Overview

Comparison of Anyu Peibo With Placebo in Treatment of MDD in China

Status:
Recruiting

Trial end date:
2021-05-01

Target enrollment:
0

Participant gender:
All

Summary

The purpose of this study is to evaluate the efficacy and safety of Anyu Peibo Capsule comparing with placebo in the treatment of Chinese Patients with Depression.

Phase:

Phase 3

Accepts Healthy Volunteers?

Details

Lead Sponsor:

Shanghai Mental Health Center

Collaborator:

Su Zhou YiHua Biotechnology Co. LTD

Criteria

Inclusion Criteria:

- Adult with primary diagnosis of major depressive disorder(MDD) based on the criteria
of DSM-5, single episode or recurrent episode. [296.21; 296.22; 296.23; 296.31;
296.32; 296.33]

- The total score of MADRS is ≥26 in both screening visit and baseline visit.

- The first item of MADRS is ≥3 in both screening visit and baseline visit.

- CGI-S is ≥4 in both screening visit and baseline visit.

- The subject understands and consents to takes part in this clinical trials.
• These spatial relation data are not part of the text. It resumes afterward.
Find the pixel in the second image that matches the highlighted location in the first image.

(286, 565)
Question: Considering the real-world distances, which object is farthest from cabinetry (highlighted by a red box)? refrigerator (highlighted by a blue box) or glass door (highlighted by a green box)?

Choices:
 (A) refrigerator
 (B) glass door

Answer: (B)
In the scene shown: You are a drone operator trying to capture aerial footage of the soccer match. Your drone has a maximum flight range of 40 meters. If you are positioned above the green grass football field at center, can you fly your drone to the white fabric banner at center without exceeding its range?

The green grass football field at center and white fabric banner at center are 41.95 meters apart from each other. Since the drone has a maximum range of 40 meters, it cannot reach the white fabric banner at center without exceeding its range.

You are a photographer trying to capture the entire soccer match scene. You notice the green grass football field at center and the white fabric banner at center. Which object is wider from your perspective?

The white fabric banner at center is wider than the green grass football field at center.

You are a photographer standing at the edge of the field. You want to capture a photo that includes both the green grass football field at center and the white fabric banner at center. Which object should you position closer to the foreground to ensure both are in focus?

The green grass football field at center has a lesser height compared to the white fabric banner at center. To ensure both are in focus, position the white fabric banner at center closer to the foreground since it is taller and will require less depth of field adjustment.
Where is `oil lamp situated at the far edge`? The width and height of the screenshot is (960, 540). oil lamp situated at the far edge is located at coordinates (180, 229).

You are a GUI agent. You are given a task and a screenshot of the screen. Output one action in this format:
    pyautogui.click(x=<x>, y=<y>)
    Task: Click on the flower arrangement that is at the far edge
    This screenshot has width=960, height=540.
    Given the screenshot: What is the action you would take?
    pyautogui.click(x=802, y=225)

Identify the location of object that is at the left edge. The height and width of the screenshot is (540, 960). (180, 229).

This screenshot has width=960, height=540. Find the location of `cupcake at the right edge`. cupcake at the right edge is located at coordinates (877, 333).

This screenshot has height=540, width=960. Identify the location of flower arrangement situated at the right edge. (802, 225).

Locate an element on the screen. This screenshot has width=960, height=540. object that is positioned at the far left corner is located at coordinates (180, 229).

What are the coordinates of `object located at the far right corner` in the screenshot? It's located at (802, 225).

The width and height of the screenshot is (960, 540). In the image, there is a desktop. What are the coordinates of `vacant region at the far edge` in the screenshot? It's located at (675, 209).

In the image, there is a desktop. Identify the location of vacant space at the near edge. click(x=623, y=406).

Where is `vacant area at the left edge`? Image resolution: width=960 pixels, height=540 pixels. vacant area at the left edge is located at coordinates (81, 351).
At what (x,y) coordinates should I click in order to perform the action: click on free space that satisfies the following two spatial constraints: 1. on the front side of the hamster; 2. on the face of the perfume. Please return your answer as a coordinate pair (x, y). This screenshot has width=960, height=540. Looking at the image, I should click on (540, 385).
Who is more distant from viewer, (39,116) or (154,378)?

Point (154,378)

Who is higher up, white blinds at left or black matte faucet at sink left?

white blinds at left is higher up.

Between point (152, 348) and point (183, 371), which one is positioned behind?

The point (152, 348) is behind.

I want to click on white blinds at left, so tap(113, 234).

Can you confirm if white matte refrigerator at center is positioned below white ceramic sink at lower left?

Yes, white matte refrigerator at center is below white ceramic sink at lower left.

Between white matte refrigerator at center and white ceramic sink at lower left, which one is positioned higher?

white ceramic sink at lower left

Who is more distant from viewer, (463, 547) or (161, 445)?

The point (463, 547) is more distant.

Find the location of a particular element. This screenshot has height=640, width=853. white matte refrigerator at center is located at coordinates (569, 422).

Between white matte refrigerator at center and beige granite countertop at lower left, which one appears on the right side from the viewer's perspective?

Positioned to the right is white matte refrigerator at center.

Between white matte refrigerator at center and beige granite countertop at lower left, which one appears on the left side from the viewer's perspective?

The
subjects should sign informed consent form.

Exclusion Criteria:

- The subject has a current psychiatric diagnosis other than depression.

- The subject has a suicide attempt within recent 1 year, or has a currently significant
risk of suicide, or has a score ≥3 on item 10 (suicidal ideation) of MADRS.

- The subject has a current depressive episode due to somatic general disease or a
neurological disease, such as hypothyroidism.

- When the MADRS total score of baseline visit compares with the screening visit, the
decreasing rate is ≥25%.

- Known hypersensitivity to Big Leaf Ju, or at least to two kinds of drugs.

- Any unstable cardiovascular, hepatic, renal, blood, endocrine, or other medical
disease.

- Any neurological disease (such as Parkinson's Disease, cerebrovascular accident and
epilepsy) or cerebral injury (traumatic or disease related).

- Had a history or a high risk related disease or medication of seizure disorder, except
infantile febrile convulsion.

- The subject could not take medication or has a disease affecting drug absorption,
distribution, metabolism and excretion.

- Clinically significant electrocardiographic(ECG) abnormalities in screening visit.
Such as QTc ≥450 ms in male or ≥470 ms in female.

- Clinically significant abnormal laboratory values (eg. ALT or AST value above 2 times
of clinical top-limit; Cr value above normal top-limit; thyroid gland function index
(≥ 2 items in 5 items) above 1.2 times or below 0.8 times of the normal range, or
investigator diagnosed with hypothyroidism or hyperthyroidism).

- The subject who used at least two different antidepressants with recommended dose and
adequate duration (maximum dosage by at least 4 weeks according to label) treatment
still had no respond.

- The subject uses antidepressant drug normally before 2 weeks of screening, and stops
using psychotropic drug before randomization less than 5 half-life period (monoamine
oxidase inhibitor: at least 2 weeks; fluoxetine: at least 1 month).

- The subject received systematic light therapy, laser therapy and acupuncture or other
Traditional Chinese Medicine, or systemic biofeedback therap within 2 weeks.

- The subject received modified ECT, trans-cranial magnetic stimulation (TMS), vagus
nerve stimulation (VNS) or systematic psychotherapy within 3 months.

- Women who were pregnant, breast-feeding, or serum-HCG(+) on screening; or planning to
become pregnant within 3 months after kick-off of clinical trial.

- Education level below junior high school.

- The subject has participated in a drug clinical trial within 1 month before screening.

- The investigator thinks the subject is unsuitable to enroll in this clinical trial.